** Opening Passage shown block **
Skip to main content

NIRS Analyses made easy.

Project description

NIRS4ALL: A Pipeline for NIRS Analysis ReloadeD

NIRS4ALL Logo

License: MIT Python 3.7+

NIRS4ALL is a comprehensive machine learning library specifically designed for Near-Infrared Spectroscopy (NIRS) data analysis. It bridges the gap between spectroscopic data and machine learning by providing a unified framework for data loading, preprocessing, model training, and evaluation.

NIRS4ALL Pipeline

What is Near-Infrared Spectroscopy (NIRS)?

Near-Infrared Spectroscopy (NIRS) is a rapid and non-destructive analytical technique that uses the near-infrared region of the electromagnetic spectrum (approximately 700-2500 nm). NIRS measures how near-infrared light interacts with the molecular bonds in materials, particularly C-H, N-H, and O-H bonds, providing information about the chemical composition of samples.

Key advantages of NIRS:

  • Non-destructive analysis
  • Minimal sample preparation
  • Rapid results (seconds to minutes)
** Closing Passage shown block **
Using the information:
[A] Repeat word for word the part of the NIRS4ALL page from "Near-Infrared Spectroscopy (NIRS) is" up to and including "composition of samples.".
[B] Pick up the NIRS4ALL page after its last line and keep writing it.
The listing that comes next has nothing to do with this work.
** Opening Entries provided block **
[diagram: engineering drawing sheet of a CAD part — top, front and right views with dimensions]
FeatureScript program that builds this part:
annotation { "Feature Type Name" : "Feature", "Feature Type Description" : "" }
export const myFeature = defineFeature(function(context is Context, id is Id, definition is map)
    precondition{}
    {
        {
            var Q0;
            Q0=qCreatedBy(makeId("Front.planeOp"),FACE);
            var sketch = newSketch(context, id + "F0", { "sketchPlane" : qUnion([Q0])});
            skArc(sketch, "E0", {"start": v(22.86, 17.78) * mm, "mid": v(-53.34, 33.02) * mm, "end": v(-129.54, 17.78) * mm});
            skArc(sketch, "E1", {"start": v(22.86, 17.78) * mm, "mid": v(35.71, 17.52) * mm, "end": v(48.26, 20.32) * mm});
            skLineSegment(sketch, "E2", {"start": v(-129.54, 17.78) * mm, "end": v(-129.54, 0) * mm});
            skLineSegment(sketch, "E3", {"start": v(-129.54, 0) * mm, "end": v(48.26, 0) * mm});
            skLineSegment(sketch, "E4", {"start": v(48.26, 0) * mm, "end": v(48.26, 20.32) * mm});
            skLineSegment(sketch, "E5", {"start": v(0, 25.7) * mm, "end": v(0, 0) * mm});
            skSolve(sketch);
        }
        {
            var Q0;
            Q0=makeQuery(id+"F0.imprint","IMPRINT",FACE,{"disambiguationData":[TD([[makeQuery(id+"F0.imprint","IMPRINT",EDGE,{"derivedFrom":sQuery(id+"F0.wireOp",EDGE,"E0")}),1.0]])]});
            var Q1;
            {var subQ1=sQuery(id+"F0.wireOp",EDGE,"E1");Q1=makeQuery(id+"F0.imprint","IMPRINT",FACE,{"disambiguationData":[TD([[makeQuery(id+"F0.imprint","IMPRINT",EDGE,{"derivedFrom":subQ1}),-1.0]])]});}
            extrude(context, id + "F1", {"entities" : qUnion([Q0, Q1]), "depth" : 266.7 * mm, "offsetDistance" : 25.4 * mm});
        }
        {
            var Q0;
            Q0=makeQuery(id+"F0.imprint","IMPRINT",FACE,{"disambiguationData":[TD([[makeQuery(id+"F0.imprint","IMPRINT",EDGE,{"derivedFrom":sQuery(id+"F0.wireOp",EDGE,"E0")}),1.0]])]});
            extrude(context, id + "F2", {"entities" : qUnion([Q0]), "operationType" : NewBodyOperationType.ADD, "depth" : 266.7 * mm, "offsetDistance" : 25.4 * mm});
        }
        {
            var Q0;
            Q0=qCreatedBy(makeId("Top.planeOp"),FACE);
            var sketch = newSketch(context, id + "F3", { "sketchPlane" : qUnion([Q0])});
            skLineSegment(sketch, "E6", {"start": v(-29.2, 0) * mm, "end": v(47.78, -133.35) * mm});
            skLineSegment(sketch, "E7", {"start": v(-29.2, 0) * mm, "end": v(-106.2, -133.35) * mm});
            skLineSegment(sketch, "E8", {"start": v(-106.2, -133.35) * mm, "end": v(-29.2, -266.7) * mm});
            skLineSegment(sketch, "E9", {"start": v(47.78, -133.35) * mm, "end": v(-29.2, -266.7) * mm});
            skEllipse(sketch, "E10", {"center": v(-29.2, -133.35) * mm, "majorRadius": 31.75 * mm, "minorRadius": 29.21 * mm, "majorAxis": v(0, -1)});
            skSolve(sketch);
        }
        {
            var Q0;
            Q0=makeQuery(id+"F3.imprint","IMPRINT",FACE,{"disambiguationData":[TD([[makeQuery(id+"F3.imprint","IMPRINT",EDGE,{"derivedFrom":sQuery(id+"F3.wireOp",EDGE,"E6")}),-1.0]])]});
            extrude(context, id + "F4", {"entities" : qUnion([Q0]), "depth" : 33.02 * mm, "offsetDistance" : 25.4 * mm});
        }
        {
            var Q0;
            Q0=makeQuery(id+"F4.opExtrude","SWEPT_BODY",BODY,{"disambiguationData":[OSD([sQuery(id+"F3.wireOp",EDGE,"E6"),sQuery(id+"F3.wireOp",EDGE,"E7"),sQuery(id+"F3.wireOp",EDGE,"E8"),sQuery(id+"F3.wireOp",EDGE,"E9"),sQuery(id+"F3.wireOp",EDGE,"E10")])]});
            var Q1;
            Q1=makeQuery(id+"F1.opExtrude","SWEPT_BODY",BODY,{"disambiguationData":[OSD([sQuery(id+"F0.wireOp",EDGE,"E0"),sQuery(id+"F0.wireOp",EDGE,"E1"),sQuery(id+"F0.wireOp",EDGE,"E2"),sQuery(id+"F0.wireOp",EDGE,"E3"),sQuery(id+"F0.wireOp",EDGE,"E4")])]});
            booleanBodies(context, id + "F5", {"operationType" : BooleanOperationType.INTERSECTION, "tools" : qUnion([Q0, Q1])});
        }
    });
** Closing Entries provided block **
Answer list:
[A]
Near-Infrared Spectroscopy (NIRS) is a rapid and non-destructive analytical technique that uses the near-infrared region of the electromagnetic spectrum (approximately 700-2500 nm). NIRS measures how near-infrared light interacts with the molecular bonds in materials, particularly C-H, N-H, and O-H bonds, providing information about the chemical composition of samples.

[B]
  • Potential for on-line/in-line implementation
  • Simultaneous measurement of multiple parameters

Common applications:

  • Agriculture: soil analysis, crop quality assessment
  • Food industry: quality control, authenticity verification
  • Pharmaceutical: raw material verification, process monitoring
  • Medical: tissue monitoring, brain imaging
  • Environmental: pollutant detection, water quality monitoring

Features

NIRS4ALL offers a wide range of functionalities:

  1. Spectrum Preprocessing:

    • Baseline correction
    • Standard normal variate (SNV)
    • Robust normal variate
    • Savitzky-Golay filtering
    • Normalization
    • Detrending
    • Multiplicative scatter correction
    • Derivative computation
    • Gaussian filtering
    • Haar wavelet transformation
    • And more
  2. Data Splitting Methods:

    • Kennard Stone
    • SPXY
    • Random sampling
    • Stratified sampling
    • K-means
    • And more
  3. Model Integration:

    • Scikit-learn models
    • TensorFlow/Keras models
    • PyTorch models (via extensions)
    • JAX models (via extensions)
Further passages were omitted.